A l’intérieur, des cartons éventrés jonchent les couloirs. S’en échappent des chaînes hi-fi, des restes d’un appareil de musculation, des babouches, une carte de fête des pères. «Ça, ça doit être des cadeaux qu’il a reçus», glisse le militaire en désignant des portraits de l’autocrate. Il reste très peu d’objets de luxe, un peu d’ivoire seulement. Mais plusieurs biens, dont des colliers de pierres précieuses et des pistolets plaqués or, ont été retrouvés dans des voitures abandonnées à l’aéroport. «On va bientôt faire un inventaire de tous les objets.

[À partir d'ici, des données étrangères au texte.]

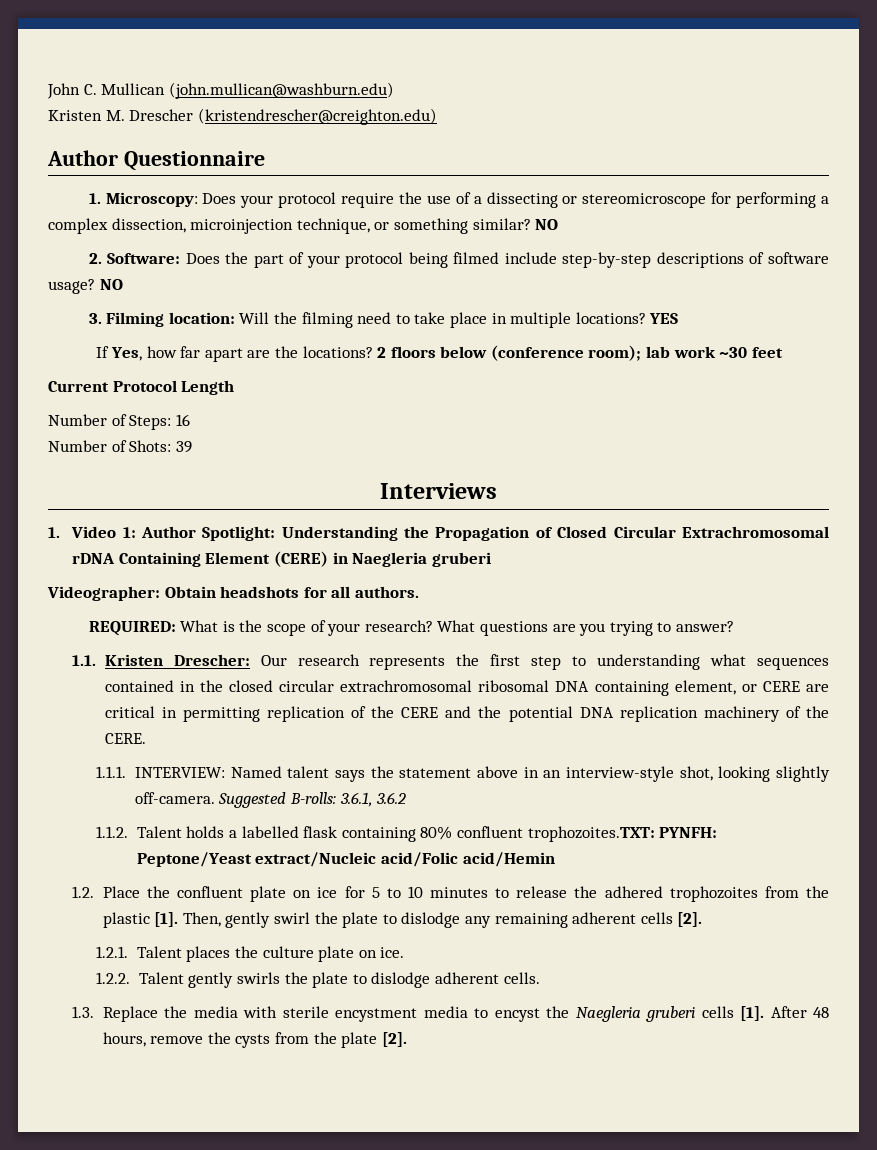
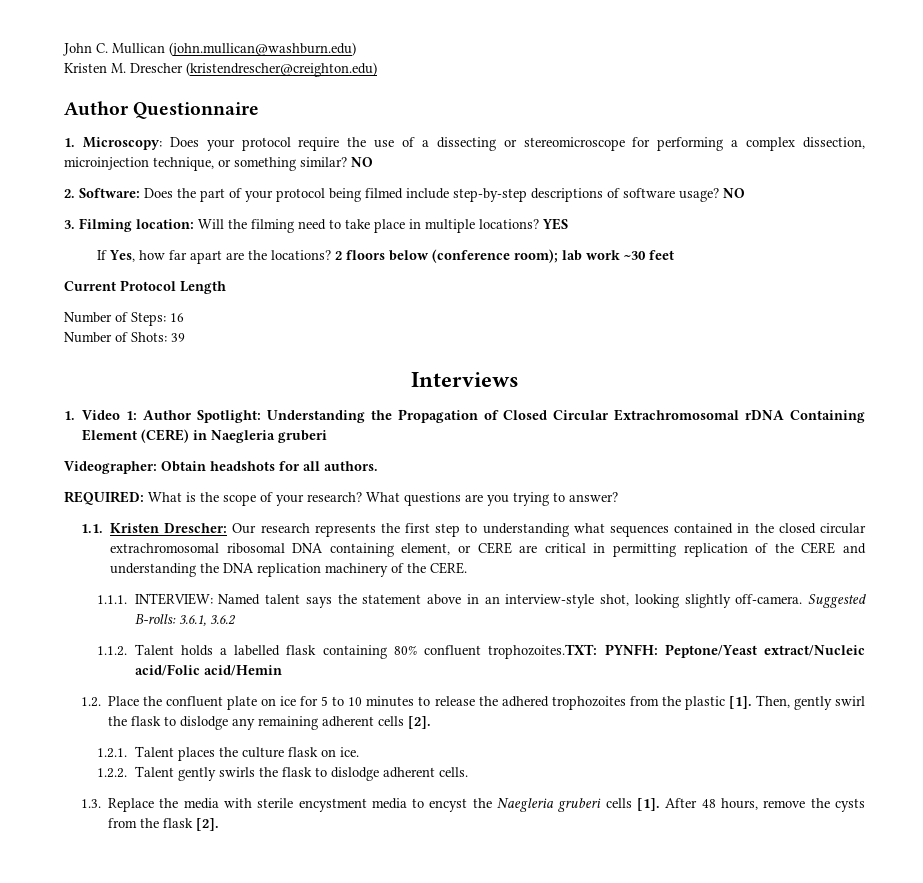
[478,706,573,722] the potential -> [109,563,219,577] understanding the
[342,912,379,928] plate -> [130,716,161,726] flask
[318,946,355,962] plate -> [287,747,318,757] flask
[312,972,349,988] plate -> [281,767,312,777] flask
[341,1032,378,1048] plate -> [162,818,193,828] flask

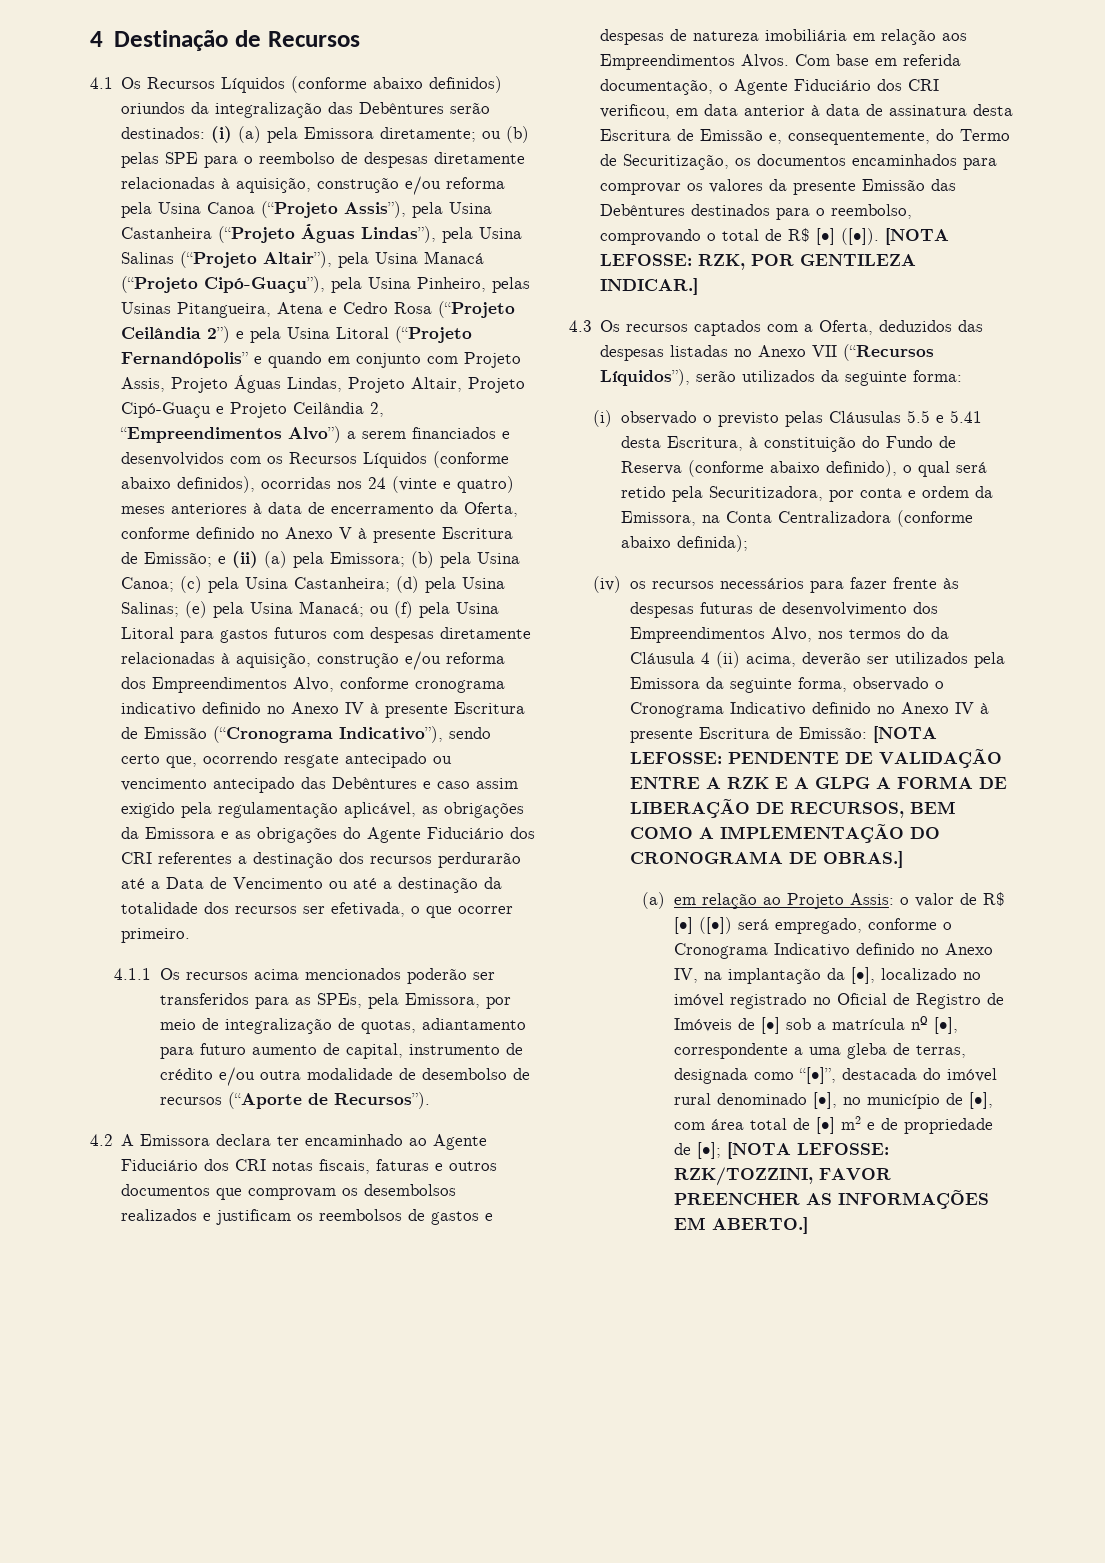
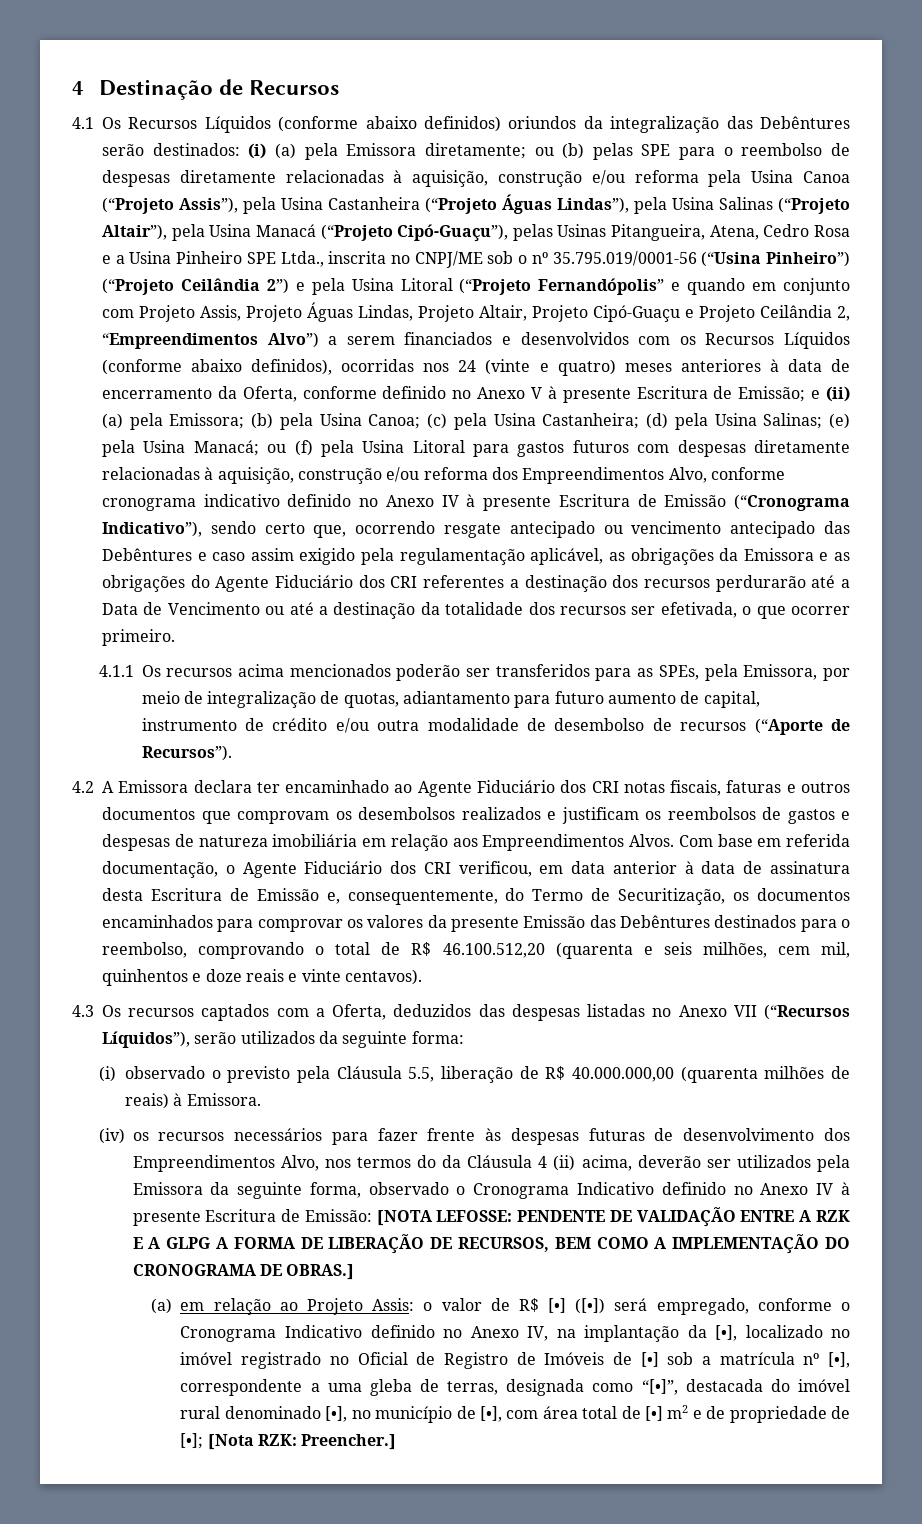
[331,277,531,293] [121,302,433,318] pela Usina Pinheiro, pelas Usinas Pitangueira, Atena e Cedro Rosa -> [512,224,850,241] [102,251,850,268] pelas Usinas Pitangueira, Atena, Cedro Rosa e a Usina Pinheiro SPE Ltda., inscrita no CNPJ/ME sob o nº 35.795.019/0001-56 (“Usina Pinheiro”)
[816,228,950,245] [600,254,917,270] [600,278,699,295] [•] ([•]). [NOTA LEFOSSE: RZK, POR GENTILEZA INDICAR.] -> [442,942,851,959] [102,969,422,986] 46.100.512,20 (quarenta e seis milhões, cem mil, quinhentos e doze reais e vinte centavos).
[784,410,982,427] [620,436,956,452] [620,460,987,477] [620,486,993,502] [620,510,973,527] [620,535,748,552] pelas Cláusulas 5.5 e 5.41 desta Escritura, à constituição do Fundo de Reserva (conforme abaixo definido), o qual será retido pela Securitizadora, por conta e ordem da Emissora, na Conta Centralizadora (conforme abaixo definida); -> [296,1066,850,1083] [124,1093,261,1109] pela Cláusula 5.5, liberação de R$ 40.000.000,00 (quarenta milhões de reais) à Emissora.
[726,1142,889,1159] [673,1167,891,1186] [673,1190,989,1209] [673,1217,808,1234] [NOTA LEFOSSE: RZK/TOZZINI, FAVOR PREENCHER AS INFORMAÇÕES EM ABERTO.] -> [207,1434,397,1450] [Nota RZK: Preencher.]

Avec ce bazar, difficile de savoir exactement ce qu’il y a…» précise Alieu Jallow, qui est chargé de la centaine de propriétés foncières de l’autocrate, gelées sur décision de justice. Jammeh est soupçonné d’avoir siphonné les caisses de l’Etat, alors que près de la moitié des 2 millions de Gambiens vivent sous le seuil de pauvreté. Selon le ministère de la Justice, le dictateur déchu aurait détourné près de 42 millions d’euros.

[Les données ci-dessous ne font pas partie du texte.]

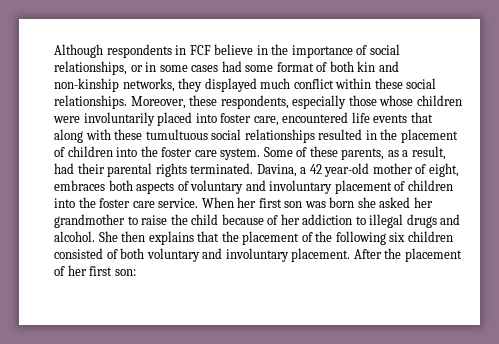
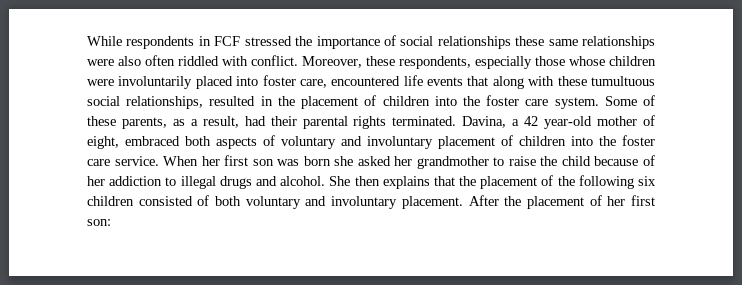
[54,44,103,58] Although -> [87,36,122,46] While
[214,44,268,55] believe in -> [244,36,292,46] stressed
[54,61,399,75] [54,78,437,92] [54,95,127,109] relationships, or in some cases had some format of both kin and non-kinship networks, they displayed much conflict within these social relationships. -> [437,36,656,49] [87,55,298,66] relationships these same relationships were also often riddled with conflict.
[244,129,315,143] relationships -> [126,96,204,109] relationships,
[54,180,105,191] embraces -> [125,136,180,146] embraced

Le 10 mai, la commission d’enquête qui décortiquait ses comptes et étudiait ses différentes entreprises depuis août 2017 a terminé ses auditions. Ce sera ensuite au nouveau président, Adama Barrow, de décider comment disposer de ces biens, «en suivant ou non les recommandations inscrites dans le rapport final», explique Alieu Jallow. «Il pourra s’agir d’une vente, d’une reconversion des bâtiments. Le but, c’est bien de récupérer un patrimoine volé.» Une mesure symbolique pour un pays plombé par une dette publique de 130 % du PIB en 2017, selon le FMI, qui vient d’y conduire une mission. Trois avions et plusieurs voitures de luxe achetés par Jammeh ont déjà été mis en vente, a indiqué le ministre des Finances.
Paons
Dans la cour résonnent les cris de perroquets et de paons abandonnés. En face se dresse une imposante demeure inachevée, qui correspond davantage aux goûts de luxe de Jammeh. Plus loin, au fond d’un labyrinthe de végétation, une terrasse est encore jonchée d’écorces, de feuilles, de racines… «C’est ici qu’il fabriquait ses remèdes pour les patients», déclare le major Wassa Camara, chef du bataillon de Kanilai. Celui qui s’était autoproclamé guérisseur traditionnel «disait pouvoir guérir avec les plantes les gens atteints du sida, les problèmes d’infertilité, les cas de tuberculose». Plusieurs de ses patients en sont morts.
Aujourd’hui, son domaine de Kanilai se dégrade peu à peu. A l’image du zoo, ou de ce qu’il en reste : une dizaine de hyènes efflanquées et les imposants crocodiles présidentiels. La rumeur veut que, s’ils sont si gros, c’est parce qu’on leur faisait dévorer les corps d’opposants. La police a mené des fouilles au sein du complexe, à la recherche de traces d’exactions. Son porte-parole, David Kujabi, explique : «Avec les informations que l’on a pour l’instant, nous n’avons rien trouvé. Mais cela ne veut pas dire que nous en avons fini avec tout ça.»